Cosa fare >>
1. Rispondi alle domande seguenti in base al testo su IncanTo e la magia a Torino:
(a) Quali sono i main sponsor di IncanTo?
(b) Di quale programma della Città di Torino fa parte IncanTo?
(c) In quale secolo Bartolomeo Bosco ha incantato le corti d'Europa?
2. Riprendi il testo su IncanTo e la magia a Torino e proseguilo a partire dalla sua ultima frase.

Testo di studio >>

......

IncanTo. Torino città di prestigio è realizzato da il Circolo dei lettori, Regione Piemonte, Città di Torino, Teatro Regio, in collaborazione con Circolo Amici della Magia di Torino, Arte Brachetti; main sponsor Galup, Banca Generali; sponsor Centro Gioco Educativo, Sisvel Technology, Teleweb; la via della Magia è realizzata grazie al contributo di Caffè Vergnano, Guido Gobino e Pastificio Defilippis; partner tecnici Calabrese Autogru, il Catering.net, Mirafiori Motor Village, Quarta Rete. Si ringrazia Starhotel Majestic.
IncanTo fa parte del programma A Torino un Natale coi fiocchi della Città di Torino realizzato grazie al contributo di Iren Energia, Fondazione CRT e Camera di Commercio, Industria e Artigianato di Torino.
Tra leggende e verità storiche, il rapporto tra la città e la magia incuriosisce anche i più scettici: Torino è la capitale indiscussa dell’illusionismo. Qui è nato Bartolomeo Bosco, il più importante prestigiatore di tutti i tempi che nell’ottocento ha incantato le corti d’Europa; sempre qui hanno mosso i primi passi artistici personaggi del calibro di Arturo Brachetti, Alexander, Marco Berry e oggi il giovane Luca Bono; a Torino infine ha sede il Circolo Amici della Magia (CADM), una delle associazioni magiche più attive al mondo. Il CADM ha mantenuto il primato anche nei tempi più recenti affermandosi come una vera e propria fucina di talenti illusionistici.

......

Dati forniti >>
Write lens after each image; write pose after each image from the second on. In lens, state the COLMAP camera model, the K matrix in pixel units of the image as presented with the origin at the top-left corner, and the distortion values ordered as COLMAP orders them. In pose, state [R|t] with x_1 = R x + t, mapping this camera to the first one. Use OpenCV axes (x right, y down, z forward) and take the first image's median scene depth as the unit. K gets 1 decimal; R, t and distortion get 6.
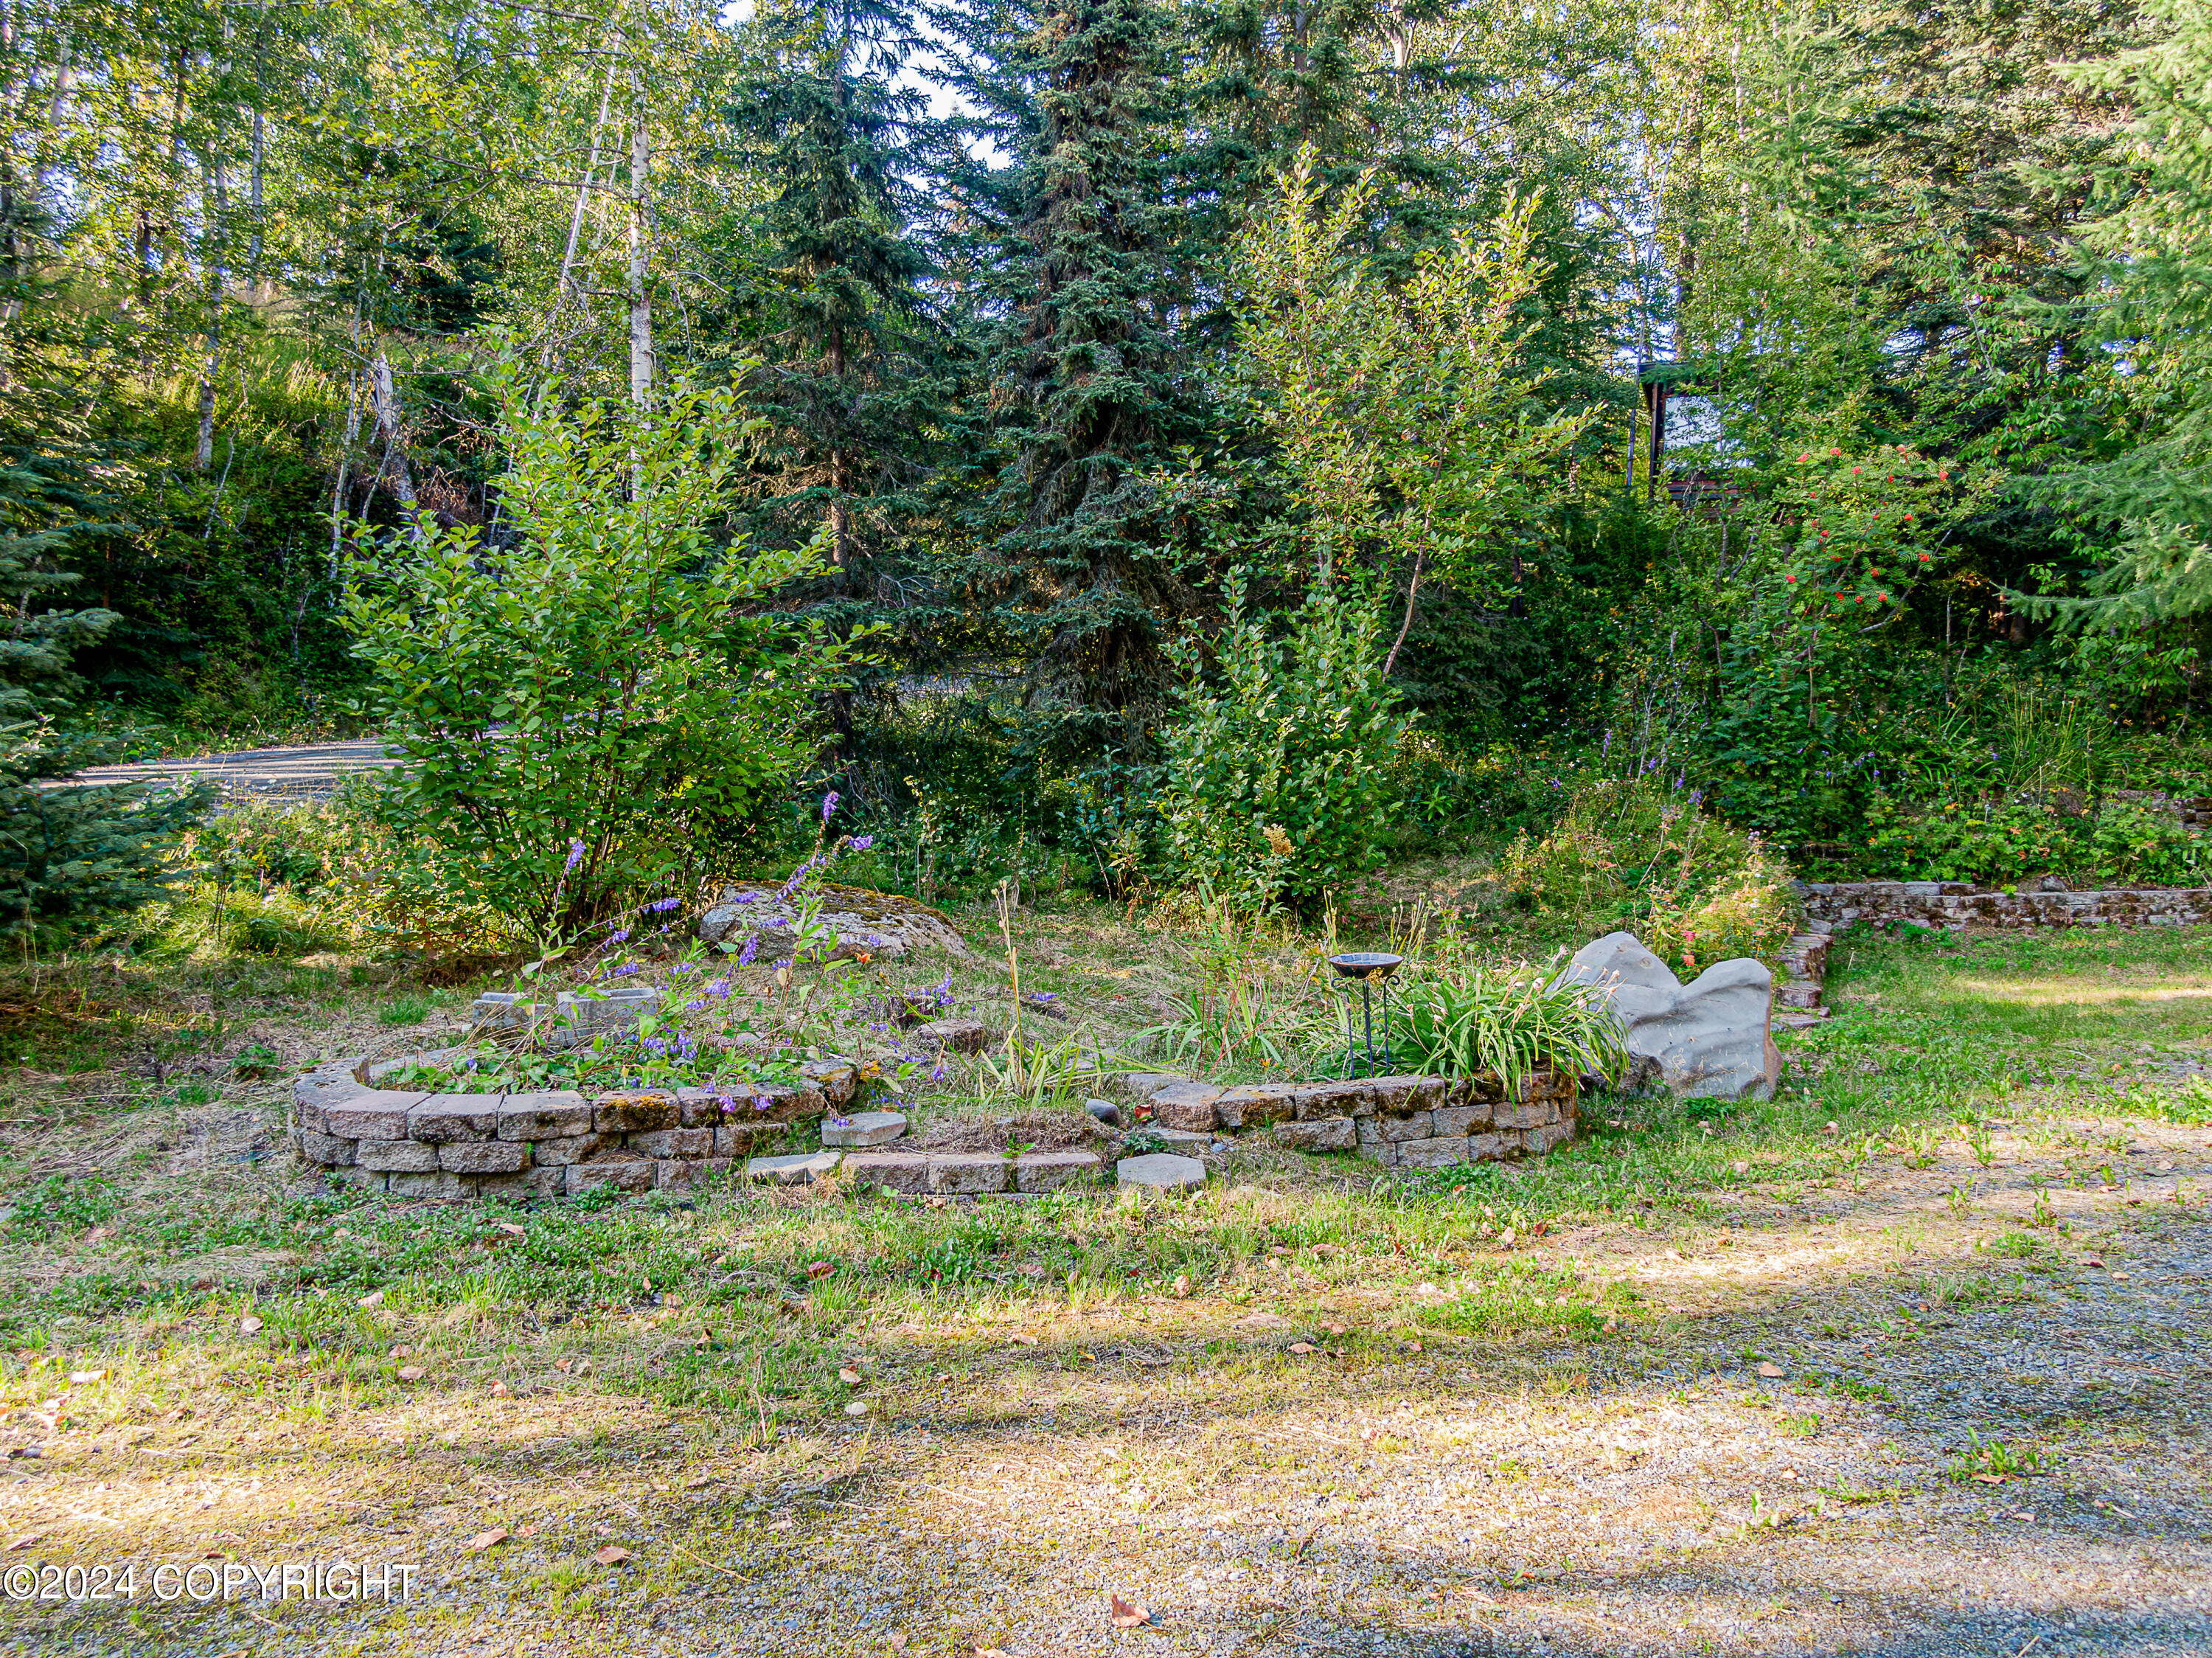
lens RADIAL K [[1789.7, 0, 1106.0], [0, 1789.7, 829.0], [0, 0, 1]] dist [0.031716, -0.007714]
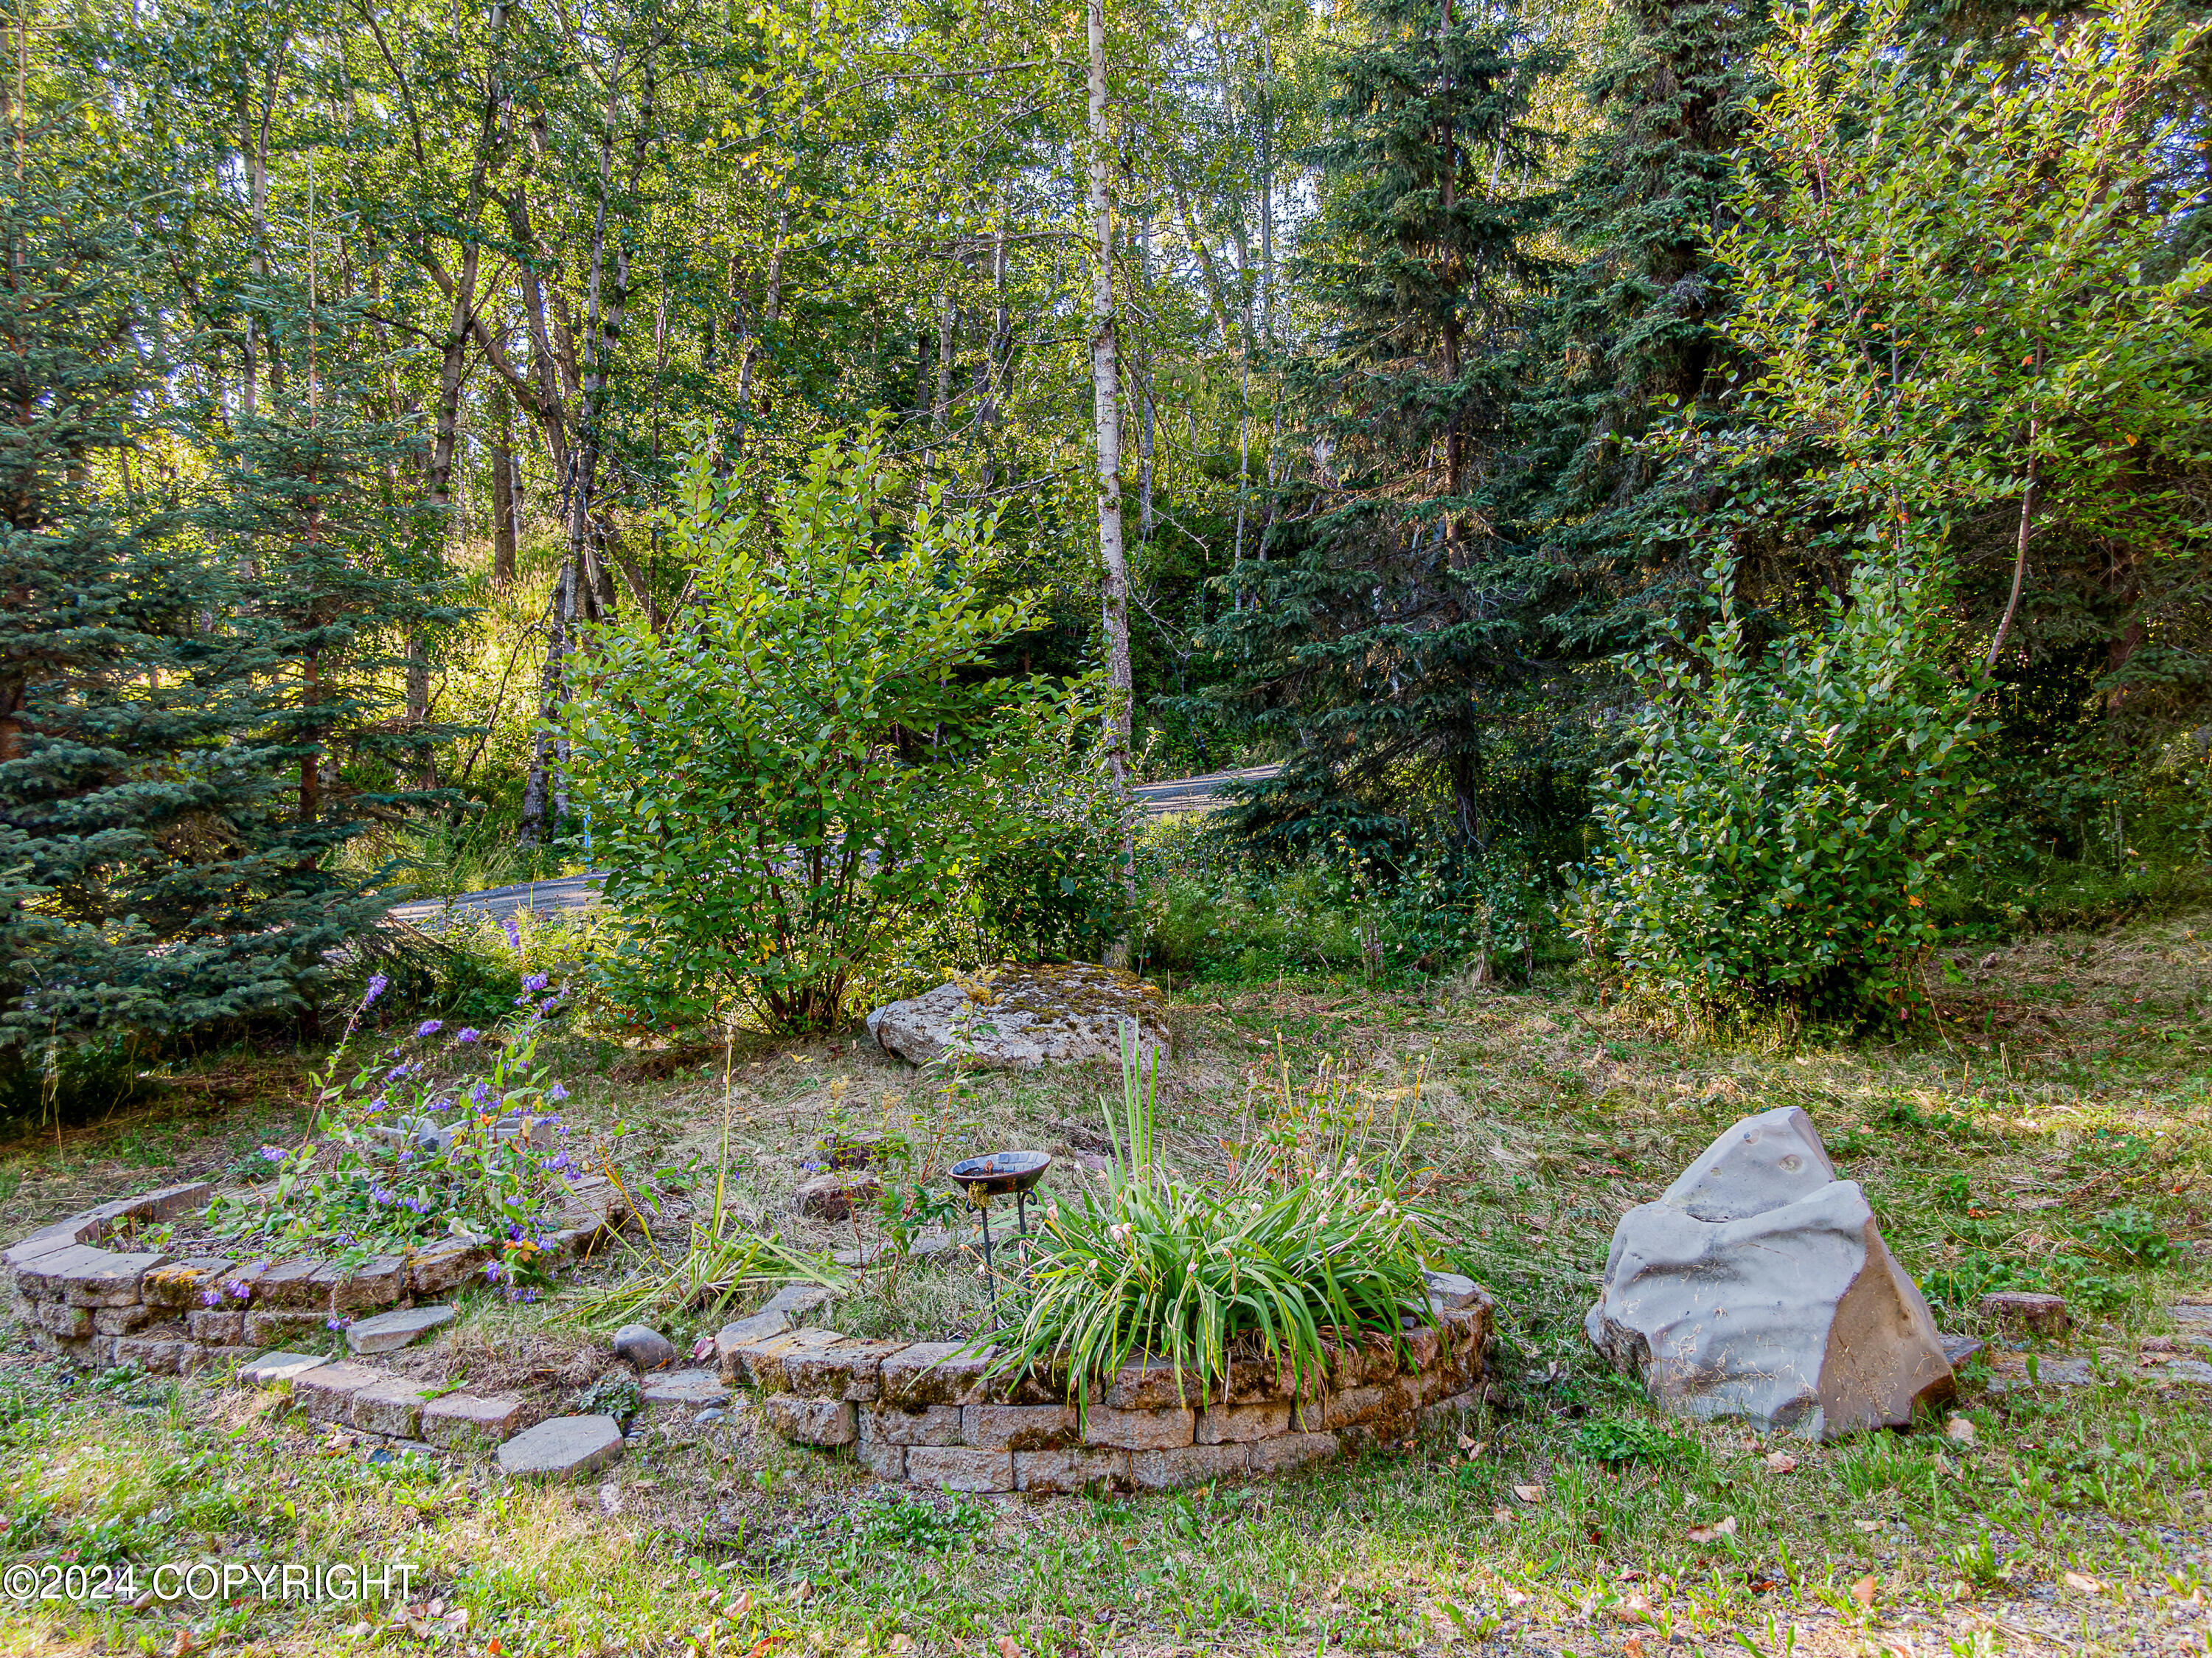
lens RADIAL K [[1789.7, 0, 1106.0], [0, 1789.7, 829.0], [0, 0, 1]] dist [0.031716, -0.007714]
pose [[0.812295, -0.024542, -0.582731, 0.634843], [0.025826, 0.999648, -0.006100, -0.058357], [0.582675, -0.010095, 0.812643, 0.476901]]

......

Risposte ai compiti >>
1.
(a) Galup e Banca Generali.
(b) A Torino un Natale coi fiocchi.
(c) Nell'Ottocento.

2.
Partendo da questi elementi, la rassegna IncanTo esplora il complesso e suggestivo legame che unisce Torino e il suo territorio alla magia, raccontandone gli aspetti storici, scientifici, le curiosità, senza rinunciare a incantare il pubblico.
“Con IncanTo. Torino Città di prestigio il Circolo dei lettori – dichiara l’Assessore alla cultura della Regione Piemonte Michele Coppola - si conferma motore culturale capace di aggregare diversi soggetti, pubblici e privati, del nostro territorio per costruire un programma di eventi e appuntamenti, questa volta nel segno della magia e dell’illusionismo, aperto a tutti: grandi, piccini, appassionati, curiosi e studiosi".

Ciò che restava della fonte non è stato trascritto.